EXTRACT TO READ -
* begin *

Hey Lon! An Answer and A Bit of History

Wow, how’d you find out I’d quoted you…? I forgot to let you know (what I usually do when I quote someone I don’t know.)

You commented that it looks like I’ve joined the "Mosaic Movement" and wanted to know more.

Well… no, I didn’t join Mosaic. It kinda popped up around me.

See, back in 1994, I joined the Church on Brady — who’s official name was, and still is as far as I know, First Southern Baptist Church, East Los Angeles. It was originally founded in the 1940s out of a little store-front on Whittier Boulevard in East LA. It eventually moved to property on Brady Street in East LA, where it still was in the 1960s. The racial turmoil of the times caused people to drop the "Southern Baptist" part from the name of the church, preferring instead to say, "I go to that little church on Brady Street." The nickname stuck and eventually all the signs were change to The Church on Brady.

I started coming at the urging of a friend, Darla, around the end of 1993. I joined the sound team in January ’94 and joined the church a few months later. I’ve been a member there ever since. At that time Bro. Tom Wolf was the pastor. In April ’94, however, Erwin McManus was named Senior Pastor and Bro. Tom took the position of Teaching Pastor.

In 1997 we made our first foray into services at a new location — East LA College (ELAC). We planned to start meeting there full-time come January 1998 because we were outgrowing the Brady site. This presented a small problem. The Church on Brady would no longer be the church "on Brady Street." Now what? I remember some talk about what we would call ourselves… and for some reason I want to say we had kind of a naming contest going, or something… but I can’t remember. At any rate, Erwin eventually came to the name, Mosaic; the elders voted and it was decided. Mosaic we would now be.

In 1998 we moved both our morning and evening services off the Brady Street property. The only thing that still met there were our Wednesday evening classes and monthly Lord Supper services. ELAC was one of the meeting places. The second was a downtown nightclub, at that time still call the Shangri-La, once owned by Prince. We had actually looked into buying it, but when we couldn’t agree on a price it was sold to someone else. That new owner was willing to rent us the space for our "Urban" services on Sunday evening.

Unfortunately, there’s a growing misconception that Mosaic began with that "Urban" service at the SoHo (as the club was then called). This isn’t true on many levels. As I’ve pointed out, Mosaic was begun as First Southern Baptist over sixty years ago now. Also, we’d been having those Sunday night services at the Brady site for over a year before moving to the nightclub. However, up until we moved to the Mayan night club a few months ago, the SoHo had been the longest venue we’d been at since we ventured off Brady Street. I think many people hear Erwin refer to that fact and assume that Mosaic started in ’98 with that service. Just NOT true. 🙂

Eventually our morning "Metro" services were moved back to the Brady site for a year or so, mid-99 thru 2001. Somewhere around April or May 2001 (I was in India at the time) Metro moved over to San Gabriel High school, and met there until March of 2004, when it moved over to the night club as well.

* end *

REQUEST A -
In the church history post, who was named Senior Pastor in April 1994?
The church history post and the records that come next are separate, unrelated material.

EXCERPTED RECORDS -
* begin *

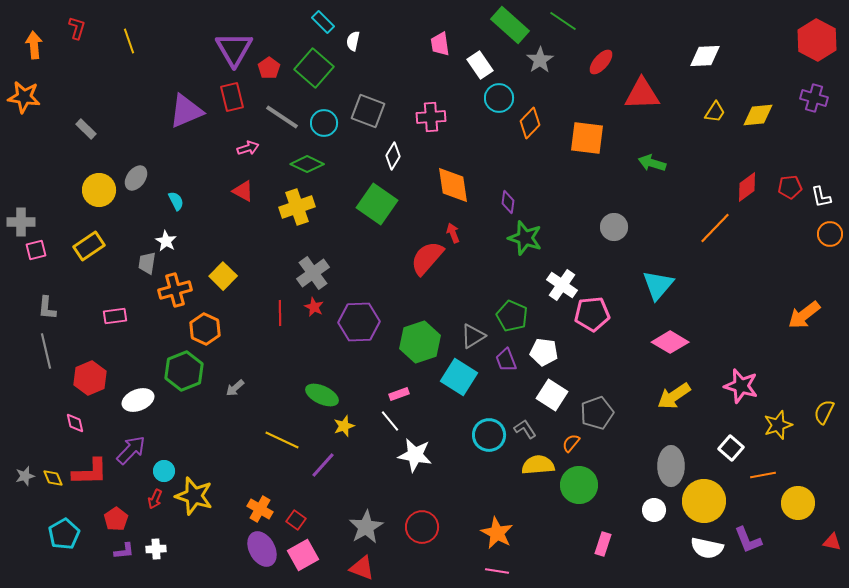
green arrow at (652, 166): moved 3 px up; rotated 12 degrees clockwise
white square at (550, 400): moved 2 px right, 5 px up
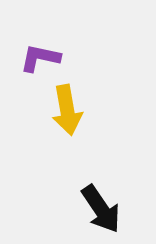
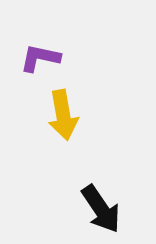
yellow arrow: moved 4 px left, 5 px down
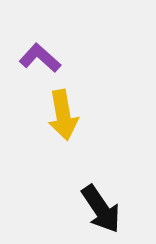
purple L-shape: rotated 30 degrees clockwise
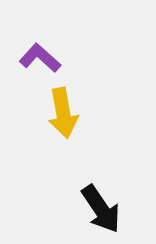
yellow arrow: moved 2 px up
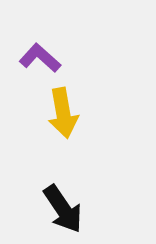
black arrow: moved 38 px left
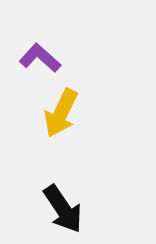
yellow arrow: moved 2 px left; rotated 36 degrees clockwise
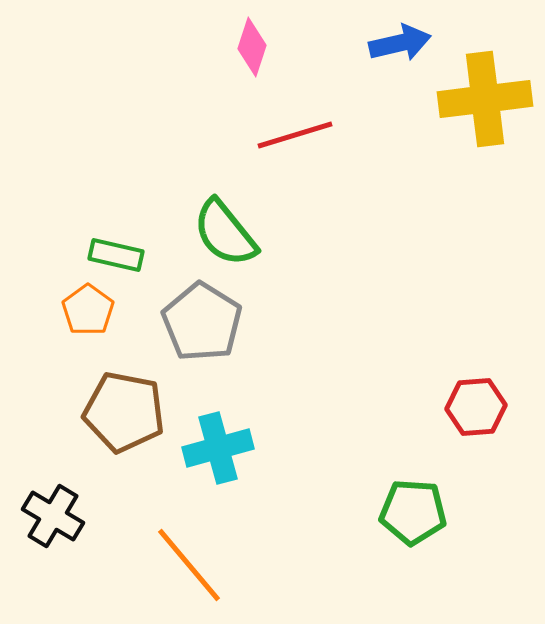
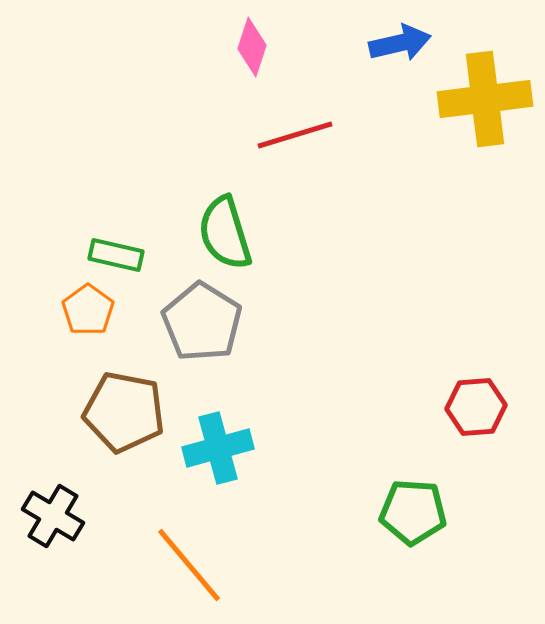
green semicircle: rotated 22 degrees clockwise
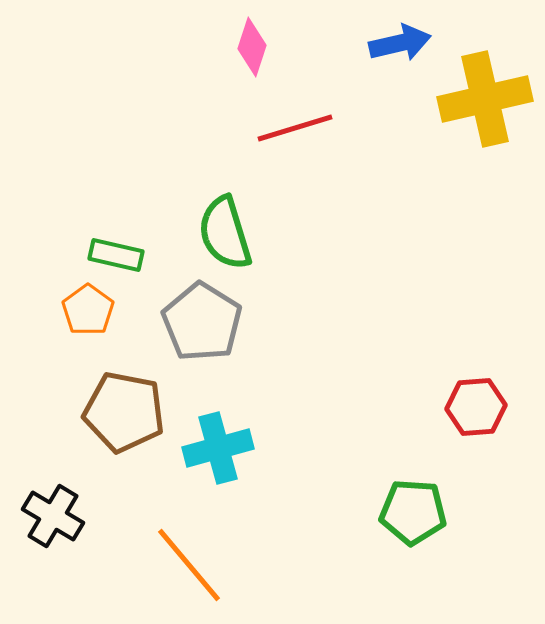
yellow cross: rotated 6 degrees counterclockwise
red line: moved 7 px up
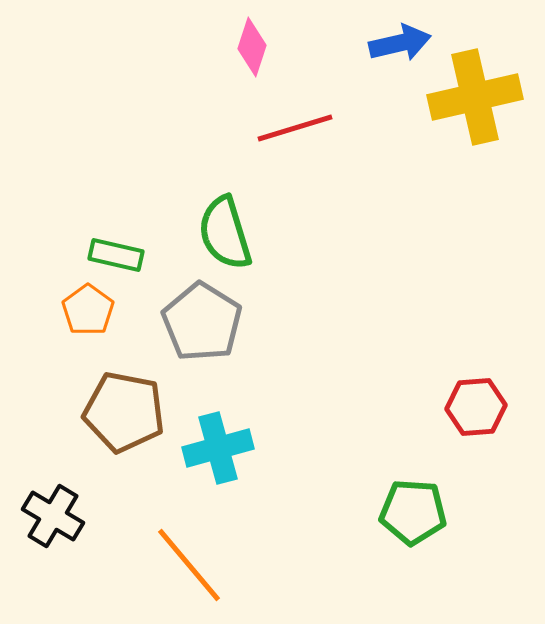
yellow cross: moved 10 px left, 2 px up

* end *

REQUEST B -
Copy out every line of the shape records above word for word, leaving out the picture lines.

WRITTEN RESPONSE A -
Erwin McManus was named Senior Pastor in April 1994.

WRITTEN RESPONSE B -
green arrow at (652, 166): moved 3 px up; rotated 12 degrees clockwise
white square at (550, 400): moved 2 px right, 5 px up
yellow arrow: moved 4 px left, 5 px down
purple L-shape: rotated 30 degrees clockwise
yellow arrow: moved 2 px up
black arrow: moved 38 px left
yellow arrow: moved 2 px left; rotated 36 degrees clockwise
green semicircle: rotated 22 degrees clockwise
yellow cross: rotated 6 degrees counterclockwise
red line: moved 7 px up
yellow cross: moved 10 px left, 2 px up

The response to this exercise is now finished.